The set’s palette is a relentless gray, designed to showcase the vivid color contrast of the female characters’ iconic red-hooded capes. Props include barbed-wire gates mounted on wheels, along with beds, tables, and a gallows pole as tall as one of the gym’s basketball hoops.

In advance of opening night on May 5, when Ms. Atwood herself is expected to attend, the pressure is on to get every detail right. The production director roams the stands with a sound gun to measure sound levels. For most of the year, the gymnasium is filled with basketballs thudding off backboards, sneakers squeaking on parquet, and the grunts of tall athletes. But at the dress rehearsal, it is the trilling vibrato of sopranos that washes over the bleachers. The seats are covered in drapes to replicate the impact that the audience of 1,500 will have on the acoustics. Sound baffles mounted above the 65-piece orchestra help reflect the tremor of kettle drums and murmuration of strings into the stands. The singers are unamplified. Yet their voices are so powerful that one half expects a crescendo of high C notes to threaten the structural integrity of the glass ceiling.

“The ceiling creates acoustic issues,” says Mr. Vernatter. “Also, it creates design issues because in a theater you would have a dark space, but a lighting designer can control every element of light that you’re experiencing. We have matinees. We have evening shows. The quality of the light will be different based on the time of day.”

He occasionally glances at a hand-held thermometer to keep an eye on the temperature. The air conditioning units had to be turned off because they were too noisy. Mr. Vernatter even asked Harvard to unplug the Jumbotron hovering above the court because it emitted an ambient hum.

Those sorts of hiccups are minor compared to the larger logistical challenges for BLO productions. For starters, they have to find rehearsal spaces for hundreds of people. The BLO plans its productions three years in advance, says Ms. Nelson, so it’s difficult to book venues so far ahead. Yet she feels the advantages outweigh the hassles.
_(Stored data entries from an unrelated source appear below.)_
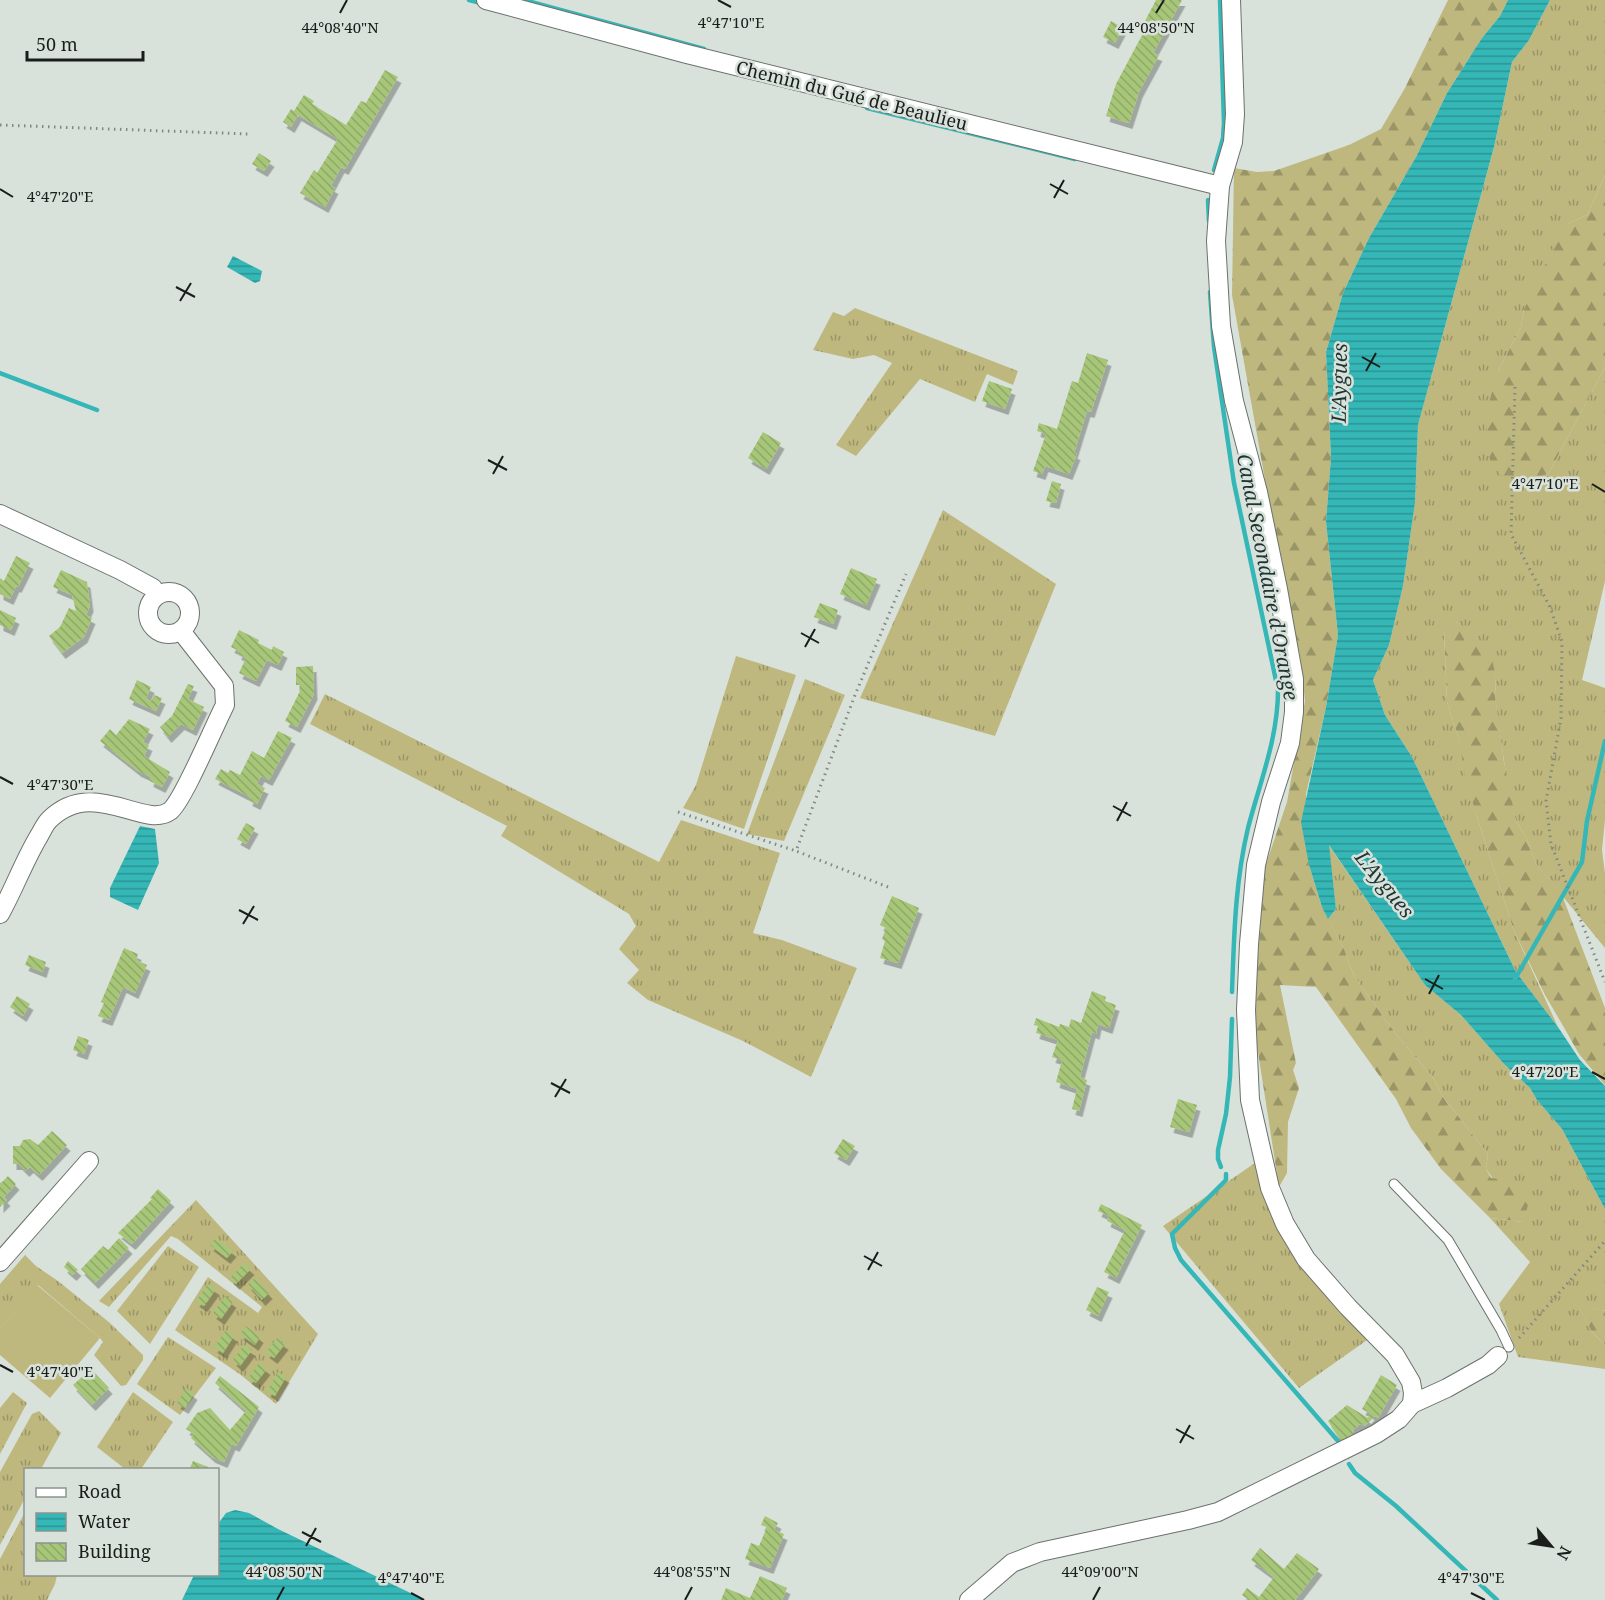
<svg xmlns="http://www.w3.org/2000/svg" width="1605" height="1600" font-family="'Noto Serif',serif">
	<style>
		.grass { fill: url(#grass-tufts) }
		.forest { fill: url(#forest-firs) }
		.pitch { fill: #beb87f }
		.water { fill: url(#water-rules) }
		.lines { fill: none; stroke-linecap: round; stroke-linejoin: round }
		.stream { stroke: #35b7b7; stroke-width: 4.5 }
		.building { fill: url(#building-back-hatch); filter: url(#shadow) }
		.service-casing { stroke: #6b726c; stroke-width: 11 }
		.minor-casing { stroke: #6b726c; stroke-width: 20 }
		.path { stroke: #818781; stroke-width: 3; stroke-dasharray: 1.5 4.5; stroke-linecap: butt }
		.service { stroke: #fff; stroke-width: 9 }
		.minor { stroke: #fff; stroke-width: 18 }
		.ticks { fill: none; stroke: #1a1d1a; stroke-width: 2 }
		.labels { text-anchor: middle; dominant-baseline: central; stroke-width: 5; stroke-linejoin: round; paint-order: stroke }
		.street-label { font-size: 18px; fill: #1a1d1a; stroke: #d9e2da }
		.water-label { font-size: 20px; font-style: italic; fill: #1f3535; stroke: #d9e2da }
		.ticks-label { font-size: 15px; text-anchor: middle; fill: #1a1d1a; stroke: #d9e2da; stroke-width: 5; stroke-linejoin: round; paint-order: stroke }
	</style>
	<defs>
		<pattern id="grass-tufts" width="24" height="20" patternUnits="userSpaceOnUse" patternTransform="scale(1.5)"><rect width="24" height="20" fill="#beb87f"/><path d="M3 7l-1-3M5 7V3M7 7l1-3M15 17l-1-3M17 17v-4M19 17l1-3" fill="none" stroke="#9a9567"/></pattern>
		<pattern id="forest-firs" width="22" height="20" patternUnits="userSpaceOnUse" patternTransform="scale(1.5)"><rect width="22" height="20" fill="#beb87f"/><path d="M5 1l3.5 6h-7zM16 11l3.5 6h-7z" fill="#9a9567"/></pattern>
		<pattern id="water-rules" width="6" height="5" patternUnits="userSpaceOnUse" patternTransform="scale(1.5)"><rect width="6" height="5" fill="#35b7b7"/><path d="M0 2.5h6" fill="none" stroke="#2c9494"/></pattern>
		<pattern id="building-back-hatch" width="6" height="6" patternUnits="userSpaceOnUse" patternTransform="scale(1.5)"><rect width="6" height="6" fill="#a7c678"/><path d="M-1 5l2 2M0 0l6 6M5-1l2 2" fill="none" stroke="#8faa67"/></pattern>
		<filter id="shadow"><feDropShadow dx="3.5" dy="6" stdDeviation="0" flood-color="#0004"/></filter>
	</defs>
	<rect width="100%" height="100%" fill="#d9e2da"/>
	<g class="grass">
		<path d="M1550,0H1605V175L1587,215L1569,223L1524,309L1521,327L1498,371L1506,479L1518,487L1549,473L1605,367V581L1582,680L1605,688V820L1602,850L1605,873V948L1536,864L1527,839L1516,821L1509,794L1498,721L1495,695L1496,677L1457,622L1444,630L1447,702L1458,737L1477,817L1514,931L1558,1027L1516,972L1412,757L1385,715L1373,680L1389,645L1403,586L1415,503L1418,425L1494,147L1512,62L1529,40Z"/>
		<path d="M855,308L1018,371L1013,385L987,374L975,402L920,379L856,456L836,445L892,363L874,355L853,359L813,350L833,312L844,316Z"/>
		<path d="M943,510L1056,584L995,736L860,698Z"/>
		<path d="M736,656L796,675L744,829L683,808L696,785Z"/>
		<path d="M805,679L845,695L784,841L747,834Z"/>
		<path d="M325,694L659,862L681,820L780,853L753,933L782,940L857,968L811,1077L743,1041L648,1000L627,983L639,970L619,949L636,926L629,914L501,836L507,826L310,724Z"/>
		<path d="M1328,844L1425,985L1461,1015L1504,1064L1530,1088L1537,1100L1562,1129L1605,1209V1311L1578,1305L1592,1332L1605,1345V1369L1518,1357L1499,1304L1530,1262L1490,1218L1523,1222L1486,1169L1488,1154L1443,1097L1434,1079L1396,1034L1354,976L1344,949L1328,919L1336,909Z"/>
		<path d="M1255,1163L1289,1249L1370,1338L1299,1388L1163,1226Z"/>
		<path d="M196,1200L318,1334L276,1404L241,1375L175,1330L208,1277L258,1313L262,1307L178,1239L171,1236L109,1307L99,1301Z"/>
		<path d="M168,1246L199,1267L150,1344L117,1311Z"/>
		<path d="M25,1255L36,1266L58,1281L110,1323L143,1355V1360L126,1385L121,1386L94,1355L103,1342L100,1338L38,1285L0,1329V1284Z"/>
		<path d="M168,1337L216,1368L180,1415L137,1384Z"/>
		<path d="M13,1392L27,1403L0,1454V1408Z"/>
		<path d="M133,1392L173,1422L141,1469H125L97,1447Z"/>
		<path d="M39,1411L61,1433L41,1469L26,1470L25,1498L0,1545V1472L32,1414Z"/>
		<path d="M25,1512L26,1574L57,1575L55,1584L47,1600H0V1559Z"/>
	</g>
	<g class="forest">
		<path d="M1448,0H1508L1500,16L1482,38L1447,93L1416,157L1369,238L1343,293L1326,352L1331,457L1326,522L1338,635L1326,707L1306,794L1309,865L1322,907L1344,949L1354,976L1396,1034L1434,1079L1443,1097L1488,1154L1486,1169L1491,1178L1507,1180L1529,1202L1523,1222L1490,1218L1441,1169L1411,1128L1396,1099L1316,987L1280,985L1296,1063L1293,1070L1299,1088L1288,1122L1287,1173L1279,1187L1253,1020L1265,867L1287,802L1305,701L1300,656L1272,519L1232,295L1234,168L1257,172L1274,171L1349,145L1381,129L1405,88Z"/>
		<path d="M1605,175V367L1549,473L1518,487L1506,480L1491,464L1486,441L1488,406L1498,371L1521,327L1524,309L1555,244L1569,223L1587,215Z"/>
		<path d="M1457,622L1473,635L1491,655L1496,677L1495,695L1504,762L1516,821L1527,839L1536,864L1562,895L1605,1008V1085L1579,1054L1566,1031L1545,995L1514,931L1477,817L1466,779L1458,737L1447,702L1444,629Z"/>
		<path d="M1577,1304L1605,1311V1345L1592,1332Z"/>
	</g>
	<path class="pitch" d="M37,1285L100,1338L50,1398L0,1355V1329Z"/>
	<g class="water">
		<path d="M1508,0H1550L1529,40L1512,62L1494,147L1418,425L1415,503L1403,586L1389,645L1373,680L1385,715L1412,757L1516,972L1558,1027L1580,1060L1605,1086V1209L1562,1129L1537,1100L1530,1088L1504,1064L1461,1015L1425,985L1329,845L1336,909L1328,919L1322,907L1309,865L1301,822L1326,707L1338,635L1326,522L1331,457L1326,352L1343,293L1369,238L1416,157L1447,93L1482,38L1500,16Z"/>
		<path d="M233,256L262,271L260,281L255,283L227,267Z"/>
		<path d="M140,826L155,829L159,863L138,910L110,897V888Z"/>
		<path d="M235,1510L249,1513L278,1529L425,1600H182L194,1575L218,1574V1524L226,1513Z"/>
	</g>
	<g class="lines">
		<g class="stream">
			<path d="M469,0L481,3"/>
			<path d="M524,0L704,49"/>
			<path d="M867,108L1075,159"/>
			<path d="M1214,170L1223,138L1224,123L1220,0"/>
			<path d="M1208,200L1209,221"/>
			<path d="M1210,292L1214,347L1234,483L1278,690C1278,738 1260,782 1248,828C1235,882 1234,938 1232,992"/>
			<path d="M0,373L97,410"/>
			<path d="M1515,979L1582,862L1587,821L1605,741"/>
			<path d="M1221,1167L1218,1159V1150L1226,1114L1230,1077L1232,1019"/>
			<path d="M1226,1174V1180L1172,1234L1175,1248L1181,1260L1338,1441"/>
			<path d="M1349,1464L1355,1473L1396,1506L1497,1600"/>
		</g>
	</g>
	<g class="building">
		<path d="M1156,0H1182L1153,53L1159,55L1139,92L1129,123L1106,116L1116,84L1148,24L1144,23Z"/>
		<path d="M1111,21L1123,28L1115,43L1103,37Z"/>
		<path d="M385,70L398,77L345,169L341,167L331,186L335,188L325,207L300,193L314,170L317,173L338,139L298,115L291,127L283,122L291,109L294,111L304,95L314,101L312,104L346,125L361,101L366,103Z"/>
		<path d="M259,153L271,161L264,171L252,164Z"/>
		<path d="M1087,353L1108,360L1091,412L1087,411L1074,453L1077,454L1069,474L1045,466L1042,474L1033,471L1046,434L1037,431L1039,423L1057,429L1072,381L1078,383Z"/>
		<path d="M989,381L1012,389L1005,409L982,401Z"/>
		<path d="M763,432L781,443L766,469L748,458Z"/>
		<path d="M1052,481L1061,484L1056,503L1046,501Z"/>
		<path d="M16,556L30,563L18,587L16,586L10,599L0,594V578L4,581Z"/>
		<path d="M851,568L877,579L866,605L840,594Z"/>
		<path d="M61,570L87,582L90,606L86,615L92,618L84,637L62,653L49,636L60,627L69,608L76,611L72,595L53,587Z"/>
		<path d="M820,603L838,610L833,624L814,617Z"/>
		<path d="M0,610L16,618L11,630L0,625Z"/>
		<path d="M239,630L259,640L258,643L272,650L273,646L284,652L278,665L267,660L256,681L239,673L246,658L238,654L239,651L231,647Z"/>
		<path d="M313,666L314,694L297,727L285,721L300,691V685H296V667Z"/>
		<path d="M137,680L151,687L146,699L151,701L154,695L162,698L156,711L129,699Z"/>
		<path d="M188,684L194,686L188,699L204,707L193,730L181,724L168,737L160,727L172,716Z"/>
		<path d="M129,719L150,729L143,742L149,745L144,756L170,772L162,787L150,781L151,777L138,771L100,741L110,729L116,735Z"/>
		<path d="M278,731L292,738L269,780L261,776L257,784L265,788L257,804L249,800L250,797L215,779L221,769L228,773L230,770L240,775L252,751L264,758Z"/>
		<path d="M246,823L255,828L246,844L237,839Z"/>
		<path d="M892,896L919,908L898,963L880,958L885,941L882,939L886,928L880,925Z"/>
		<path d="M124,948L138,954L136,960L147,965L135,993L123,987L109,1020L98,1016L104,1003L101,1002Z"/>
		<path d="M29,955L46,962L43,972L25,965Z"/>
		<path d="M1092,991L1106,997L1105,1001L1116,1005L1109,1028L1098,1024L1096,1034L1092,1032L1080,1077L1087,1080L1079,1111L1072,1109L1077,1089L1056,1082L1062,1060L1052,1057L1058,1040L1036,1033L1038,1026L1034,1025L1036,1018L1059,1027L1060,1024L1069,1027L1071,1019L1081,1023Z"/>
		<path d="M17,996L30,1004L23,1016L10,1007Z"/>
		<path d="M78,1036L89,1040L84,1054L73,1050Z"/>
		<path d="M1178,1099L1197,1105L1189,1132L1170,1127Z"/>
		<path d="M52,1131L67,1145L39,1175L30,1167L26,1171L19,1164H13V1146H20L23,1140L30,1139L38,1145Z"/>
		<path d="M843,1139L855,1146L846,1160L834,1153Z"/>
		<path d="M8,1176L16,1184L4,1197L7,1200L0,1207V1182L1,1183Z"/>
		<path d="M158,1189L171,1201L132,1244L118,1233L152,1199L150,1198Z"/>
		<path d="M1101,1204L1142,1225L1116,1278L1104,1272L1125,1230L1107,1221L1109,1216L1098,1211Z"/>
		<path d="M119,1238L129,1248L95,1283L81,1269L103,1246L108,1250Z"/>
		<path d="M216,1238L233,1251L227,1258L210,1245Z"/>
		<path d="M68,1261L78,1270L73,1275L64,1267Z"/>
		<path d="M244,1263L251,1269L236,1284L230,1278Z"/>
		<path d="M255,1278L269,1293L262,1300L248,1284Z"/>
		<path d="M208,1284L216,1289L204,1306L196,1301Z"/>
		<path d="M1097,1287L1109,1292L1098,1316L1086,1310Z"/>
		<path d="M225,1296L233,1302L221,1319L213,1313Z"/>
		<path d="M246,1326L260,1337L255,1345L240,1334Z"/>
		<path d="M226,1330L234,1336L223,1353L214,1347Z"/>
		<path d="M277,1338L285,1344L274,1358L266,1352Z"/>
		<path d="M244,1345L252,1350L240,1366L233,1360Z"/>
		<path d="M259,1363L267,1369L256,1383L248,1378Z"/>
		<path d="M91,1369L109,1388L92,1405L73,1385Z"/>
		<path d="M278,1372L286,1377L275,1396L267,1391Z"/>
		<path d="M1381,1375L1397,1385L1378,1418L1375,1416L1365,1426L1360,1424L1354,1429L1352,1436L1342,1442L1328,1421L1347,1405L1368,1418L1371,1414L1362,1409Z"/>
		<path d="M220,1376L259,1407L236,1446L232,1444L224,1462L212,1457L191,1438L194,1434L186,1429L197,1413L210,1408L230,1430L246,1411L215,1383Z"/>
		<path d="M186,1388L194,1394L185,1408L177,1403Z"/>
		<path d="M193,1461L208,1467V1470H189Z"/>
		<path d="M765,1516L778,1523L774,1530L784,1534L770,1568L745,1559L751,1543L759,1546L767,1527L761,1525Z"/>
		<path d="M1260,1548L1284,1569L1297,1553L1319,1569L1295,1600H1249L1242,1595L1247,1588L1259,1597L1274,1577L1251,1560Z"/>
		<path d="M760,1576L787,1588L782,1600H721L726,1588L750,1598Z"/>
	</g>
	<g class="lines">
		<g class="service-casing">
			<path id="service" d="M1394,1184L1448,1240L1501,1330L1509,1347"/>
		</g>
		<g class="minor-casing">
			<g id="minor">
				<path d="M486,0L687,54L1220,186"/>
				<path d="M1231,0L1235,114L1233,142L1220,186L1216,241L1221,326L1234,401L1258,492L1278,589L1294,679V712L1290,743L1271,802L1256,865L1249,944L1246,1010L1250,1100L1270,1188L1285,1224L1306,1259L1348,1307L1395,1355L1411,1382L1413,1393L1412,1404"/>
				<path d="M0,514L120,570L153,588L157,595"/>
				<circle cx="169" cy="613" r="21"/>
				<path d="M0,914C14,889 24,861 39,836C42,831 45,824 49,820C93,776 144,830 170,811C183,801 215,724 225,705L224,686L181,631"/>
				<path d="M0,1262L89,1161"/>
				<path d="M969,1600L1012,1563L1040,1552L1188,1520L1218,1512L1376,1434L1399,1419L1412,1404L1447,1388L1488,1365L1498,1356"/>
			</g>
		</g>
		<g class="path">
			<path d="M0,125L248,134"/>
			<path d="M1515,387L1511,534L1550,607L1562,642L1561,718L1546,801L1551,844L1605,982"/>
			<path d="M143,605C141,624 148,640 169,642"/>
			<path d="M678,812L796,851"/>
			<path d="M888,887L796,851L855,695L906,574"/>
			<path d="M1519,1338L1605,1241"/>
		</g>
		<use href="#service" class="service"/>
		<use href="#minor" class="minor"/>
	</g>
	<path class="ticks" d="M718,0L731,7M340,13L347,0M1156,13L1164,0M1050,184L1068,194M0,189L13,197M1054,198L1064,180M176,287L195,297M180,301L191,283M1362,357L1380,367M1366,371L1376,353M488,460L507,470M493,474L503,456M1592,484L1605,492M801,633L819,643M805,647L815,629M0,777L13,784M1113,806L1131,816M1117,821L1127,802M239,910L258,920M243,924L254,906M1425,979L1443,989M1429,994L1439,975M1592,1072L1605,1079M551,1083L570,1093M555,1097L566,1079M864,1256L882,1266M868,1270L878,1252M0,1365L13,1372M1176,1429L1194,1439M1180,1443L1190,1425M302,1532L321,1542M306,1546L316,1528M411,1593L424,1600M1471,1593L1485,1600M277,1600L284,1587M685,1600L692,1587M1093,1600L1100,1587"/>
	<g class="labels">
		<g class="street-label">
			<text transform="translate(852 95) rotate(14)">Chemin du Gué de Beaulieu</text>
		</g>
		<g class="water-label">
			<text transform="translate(1339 383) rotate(-89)">L'Aygues</text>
			<text transform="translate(1268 577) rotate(79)">Canal Secondaire d'Orange</text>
			<text transform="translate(1385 884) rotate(51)">L'Aygues</text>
		</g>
	</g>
	<g class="ticks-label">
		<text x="731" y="28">4°47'10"E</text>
		<text x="340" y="33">44°08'40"N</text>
		<text x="1156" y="33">44°08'50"N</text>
		<text x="60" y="202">4°47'20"E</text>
		<text x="1545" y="489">4°47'10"E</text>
		<text x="60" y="790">4°47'30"E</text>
		<text x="1545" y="1077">4°47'20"E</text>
		<text x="60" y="1377">4°47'40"E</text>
		<text x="284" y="1577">44°08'50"N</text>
		<text x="692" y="1577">44°08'55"N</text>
		<text x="1100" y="1577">44°09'00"N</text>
		<text x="411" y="1583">4°47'40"E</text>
		<text x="1471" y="1583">4°47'30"E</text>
	</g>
	<rect x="24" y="1468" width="195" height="108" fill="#d9e2da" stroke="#8d938d" stroke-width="1.5"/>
	<rect x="36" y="1488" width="30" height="9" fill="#ffffff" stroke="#8d938d" stroke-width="1.5"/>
	<text x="78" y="1498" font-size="18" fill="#1a1d1a">Road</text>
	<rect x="36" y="1513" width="30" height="18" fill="url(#water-rules)" stroke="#8d938d" stroke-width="1.5"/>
	<text x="78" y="1528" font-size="18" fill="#1a1d1a">Water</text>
	<rect x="36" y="1543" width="30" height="18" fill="url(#building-back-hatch)" stroke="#8d938d" stroke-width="1.5"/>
	<text x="78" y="1558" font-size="18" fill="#1a1d1a">Building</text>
	<g transform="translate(1551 1546) rotate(119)" stroke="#d9e2da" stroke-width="4.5" paint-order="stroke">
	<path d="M0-4.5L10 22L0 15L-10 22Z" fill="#1a1d1a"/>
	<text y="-9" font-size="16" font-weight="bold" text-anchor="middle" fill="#1a1d1a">N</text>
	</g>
	<path d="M27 51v9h116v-9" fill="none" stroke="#1a1d1a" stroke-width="3"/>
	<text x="36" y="51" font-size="18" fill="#1a1d1a" stroke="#d9e2da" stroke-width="4.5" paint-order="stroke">50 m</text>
</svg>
No longer reliant on other theaters’ booking systems, the BLO can now see who its attendees are – and forge a direct marketing and fundraising connection with them.

“It’s very clear now with our audience that we have a much younger profile,” says Ms. Nelson. “Depending on what neighborhood we are in, it reflects the neighborhood more, who’s present.”

She adds that their more traditional repertoire, such as “The Barber of Seville,” won’t necessarily have crossover appeal. But productions such as “The Handmaid’s Tale” – based on Poul Ruders’ contemporary score and featuring a libretto by “Game of Thrones” actor Paul Bentley – demonstrate that opera doesn’t necessarily mean a formal dress code, let alone lyrics in a foreign language.

As for the future, the BLO aspires to build a permanent space that can better accommodate its forward planning and offers sufficient seats to meet demand. But even if it finds a permanent home, it will continue pop-up installations.

“We have a pretty good idea of what attracts audiences and what you want to be for the audience for the future,” says Ms. Nelson. “And so it actually allows us to be ahead rather than be burdened by a legacy from the past.”

“The Handmaid’s Tale” will be performed May 5, 8, 10, and 12.

Editors note: This story has been updated to correct the wording of one of Bradley Vernatter's quotes and his title.